* [Requirements]:
1. Write out the part of the passage on Obama starting at "Gaullism worked out" and ending at "far more liberal.".
2. Answer these questions from the passage on Obama:
(a) During which years did Obama serve as an Illinois state legislator?
(b) Which promise of George W. Bush is cited as an example of a pre-election platform?
(c) In what year was Dreams from My Father published?

* [Text provided]:
Gaullism worked out fairly well in France, and so might Obamaism in America. His opposition in 2002 to invading Iraq was sensible and forcibly stated. And Obama was a broadly respected Illinois state legislator from 1997-2005 because he searched out minor good government issues and forged bipartisan alliances with technocrats in the Republican ranks. But a president can’t pick and choose his issues with the exquisite selectivity Obama displayed as a backbencher—especially not with judicial nominees. So his record as chief executive would likely prove far more liberal.

As we’ve seen with George W. Bush, however, pre-election platforms, such as Bush’s promise to pursue a “humble” foreign policy, matter less than the inner man. Obama is a particularly complicated personality, so he, and the country, deserve a more frank analysis than he has received thus far at the hands of a starstruck press.

Beneath this bland Good Obama lies a more interesting character, one that I like far better—the Bad Obama, a close student of other people’s weaknesses, a literary artist of considerable power in plumbing his deep reservoirs of self-pity and resentment, an unfunny Evelyn Waugh consumed by indignation toward his own mother’s people. He has been hiding out on the bestseller lists for the last two years in his enormously revealing, but little understood, 1995 “autobiography”—a more accurate term might be “autobiographical novel”— Dreams from My Father: A Story of Race and Inheritance.

* [Provided material]:
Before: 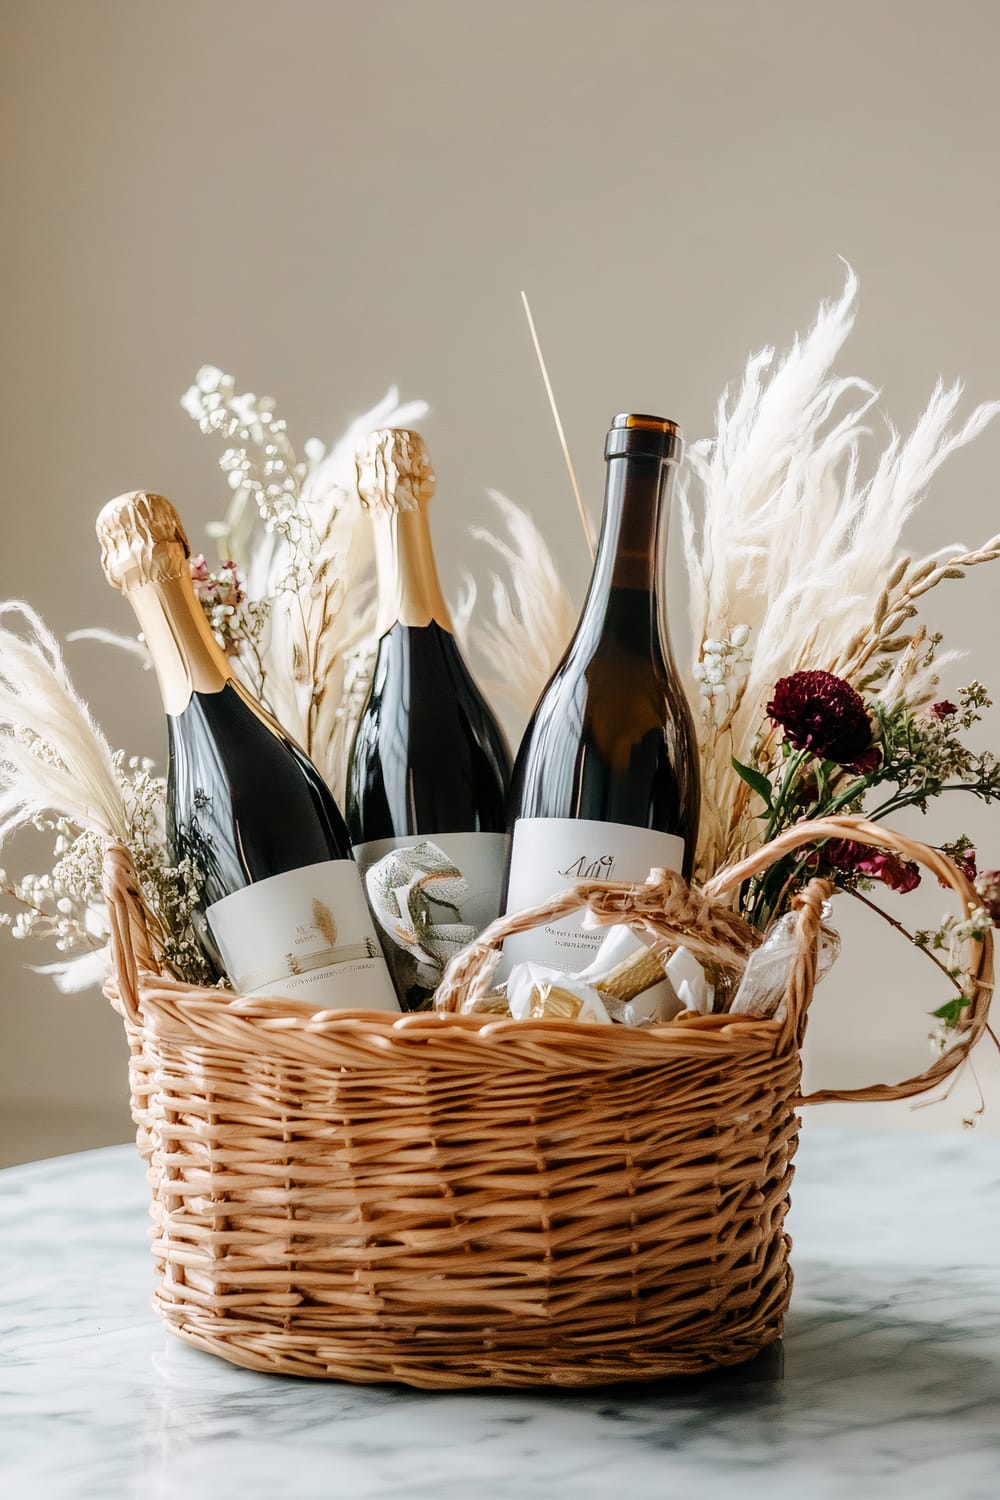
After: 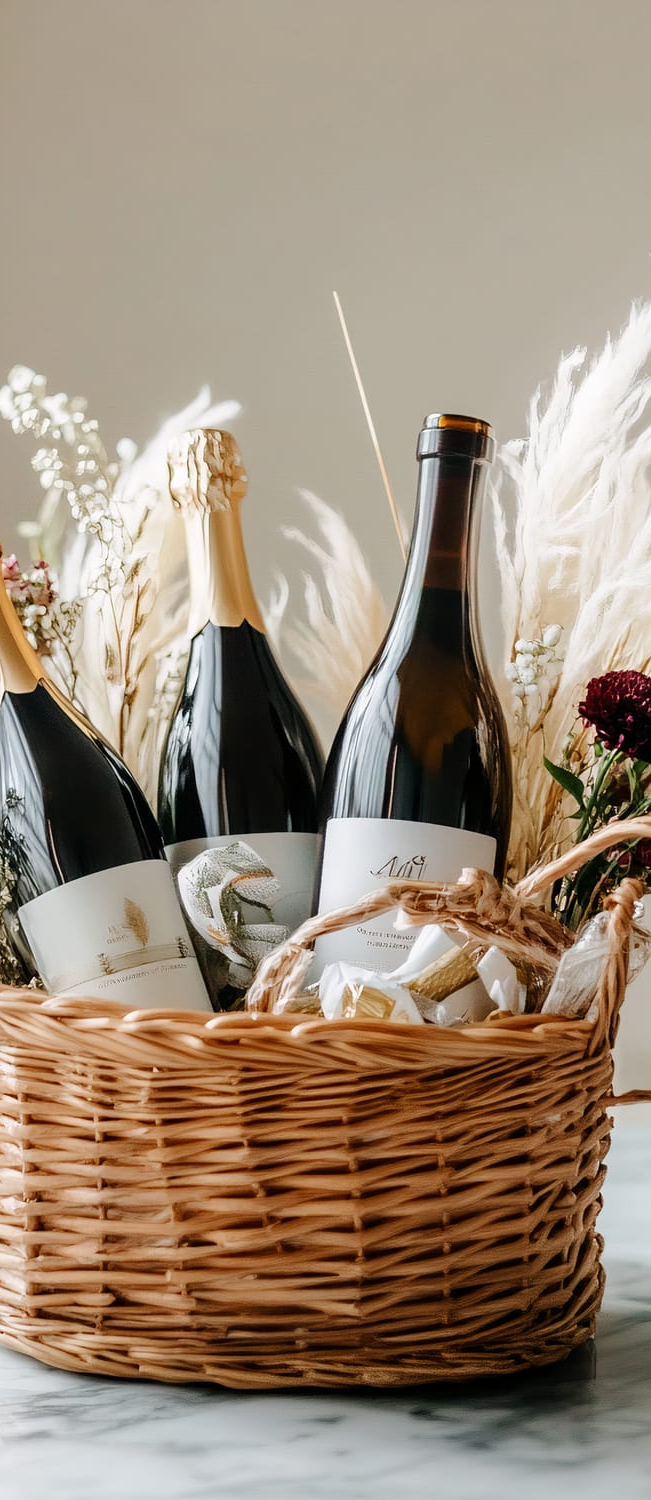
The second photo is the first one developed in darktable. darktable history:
crop and rotate: left 18.899%, right 15.989%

* [Results in order]:
1.
Gaullism worked out fairly well in France, and so might Obamaism in America. His opposition in 2002 to invading Iraq was sensible and forcibly stated. And Obama was a broadly respected Illinois state legislator from 1997-2005 because he searched out minor good government issues and forged bipartisan alliances with technocrats in the Republican ranks. But a president can’t pick and choose his issues with the exquisite selectivity Obama displayed as a backbencher—especially not with judicial nominees. So his record as chief executive would likely prove far more liberal.

2.
(a) From 1997 to 2005.
(b) His promise to pursue a "humble" foreign policy.
(c) 1995.